Having done this and dispatched her letter, she walked briskly back to the Castle. She saw Nora wandering about in the avenue. Nora, hatless and gloveless, was playing with the dogs. She seemed to have forgotten all about her keen disappointment of the morning. When she saw her mother coming up the avenue she ran to meet her.
"Why, mammy," she said, "how early you are out! Where have you been?"
"I dislike extremely that habit you have, Nora, of calling me mammy; mother is the word you should address your parent with. Please remember in future that I wish to be called mother."
"Oh, yes, mother!" answered Nora. The girl had the sweetest temper in the world, and no amount of reproof ever caused her to answer angrily. "But where have you been?" she said, her curiosity getting the better of her prudence.
"Again, Nora, I am sorry to say I must reprove you. I have been to the village on business of my own. It is scarcely your affair where I choose to walk in the morning."
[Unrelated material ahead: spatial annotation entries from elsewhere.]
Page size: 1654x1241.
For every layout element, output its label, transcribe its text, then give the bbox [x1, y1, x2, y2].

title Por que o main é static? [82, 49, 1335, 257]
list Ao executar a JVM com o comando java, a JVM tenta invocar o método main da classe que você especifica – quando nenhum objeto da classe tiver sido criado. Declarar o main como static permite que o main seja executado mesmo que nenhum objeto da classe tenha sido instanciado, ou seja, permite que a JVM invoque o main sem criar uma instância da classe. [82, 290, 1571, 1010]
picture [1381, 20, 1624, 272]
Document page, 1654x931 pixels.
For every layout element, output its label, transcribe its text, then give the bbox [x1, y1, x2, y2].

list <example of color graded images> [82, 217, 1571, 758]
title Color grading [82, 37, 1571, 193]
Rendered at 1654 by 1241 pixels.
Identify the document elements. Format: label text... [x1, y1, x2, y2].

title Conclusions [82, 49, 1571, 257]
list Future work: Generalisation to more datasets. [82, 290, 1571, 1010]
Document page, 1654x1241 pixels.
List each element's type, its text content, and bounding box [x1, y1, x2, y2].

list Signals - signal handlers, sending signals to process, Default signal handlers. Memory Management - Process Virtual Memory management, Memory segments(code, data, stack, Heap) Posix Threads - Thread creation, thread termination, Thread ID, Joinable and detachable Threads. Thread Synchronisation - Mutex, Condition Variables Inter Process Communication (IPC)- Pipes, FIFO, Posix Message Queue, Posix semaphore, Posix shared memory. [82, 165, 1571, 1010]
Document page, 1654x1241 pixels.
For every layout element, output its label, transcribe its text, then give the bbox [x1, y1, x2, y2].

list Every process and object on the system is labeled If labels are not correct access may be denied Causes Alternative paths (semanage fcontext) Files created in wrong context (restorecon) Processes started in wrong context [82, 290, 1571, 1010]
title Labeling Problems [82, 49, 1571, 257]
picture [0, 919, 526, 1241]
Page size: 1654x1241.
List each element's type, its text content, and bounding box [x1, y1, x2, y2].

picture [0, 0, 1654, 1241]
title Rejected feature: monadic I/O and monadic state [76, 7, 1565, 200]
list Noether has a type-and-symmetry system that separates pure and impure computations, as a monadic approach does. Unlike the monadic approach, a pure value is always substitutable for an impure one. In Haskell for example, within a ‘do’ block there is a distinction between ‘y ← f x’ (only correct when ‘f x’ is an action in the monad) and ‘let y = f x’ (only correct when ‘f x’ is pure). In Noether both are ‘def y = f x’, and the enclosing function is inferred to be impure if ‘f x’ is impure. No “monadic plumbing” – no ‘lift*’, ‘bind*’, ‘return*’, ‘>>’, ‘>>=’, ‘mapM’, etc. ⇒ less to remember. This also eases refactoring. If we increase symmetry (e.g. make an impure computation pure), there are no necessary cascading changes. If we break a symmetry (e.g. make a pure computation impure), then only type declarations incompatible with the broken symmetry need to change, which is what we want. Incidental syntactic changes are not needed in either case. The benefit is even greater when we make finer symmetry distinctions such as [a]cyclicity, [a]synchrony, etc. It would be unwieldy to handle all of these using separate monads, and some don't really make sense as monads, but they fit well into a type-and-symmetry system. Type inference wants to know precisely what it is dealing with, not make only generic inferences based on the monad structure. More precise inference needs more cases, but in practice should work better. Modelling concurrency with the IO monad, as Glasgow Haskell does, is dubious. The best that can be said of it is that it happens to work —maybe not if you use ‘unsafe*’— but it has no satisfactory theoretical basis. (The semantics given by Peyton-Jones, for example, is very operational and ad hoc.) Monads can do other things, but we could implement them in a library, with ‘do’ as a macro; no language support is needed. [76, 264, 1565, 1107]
"Oh, of course not, mam--I mean mother."
"But come with me down this walk. I have something to say to you."
Nora eagerly complied. There was something in the look of her mother's eyes which made her guess that the usual subject of conversation--her own want of deportment, her ignorance of etiquette--was not to be the theme. She felt her heart, which had sunk like lead within her, rise again to the surface. Her eyes sparkled and smiles played round her rosy lips.
"Yes, mother," she said; "yes."
"All impulse," said Mrs. O'Shanaghgan--she laid her hand on Nora's arm--"all impulse, all Irish enthusiasm."
"I cannot help it, you know," said Nora. "I was born that way. I am Irish, you know, mammy."
"You are also English, my dear," replied her mother. "Pray remember that fact when you see your cousins."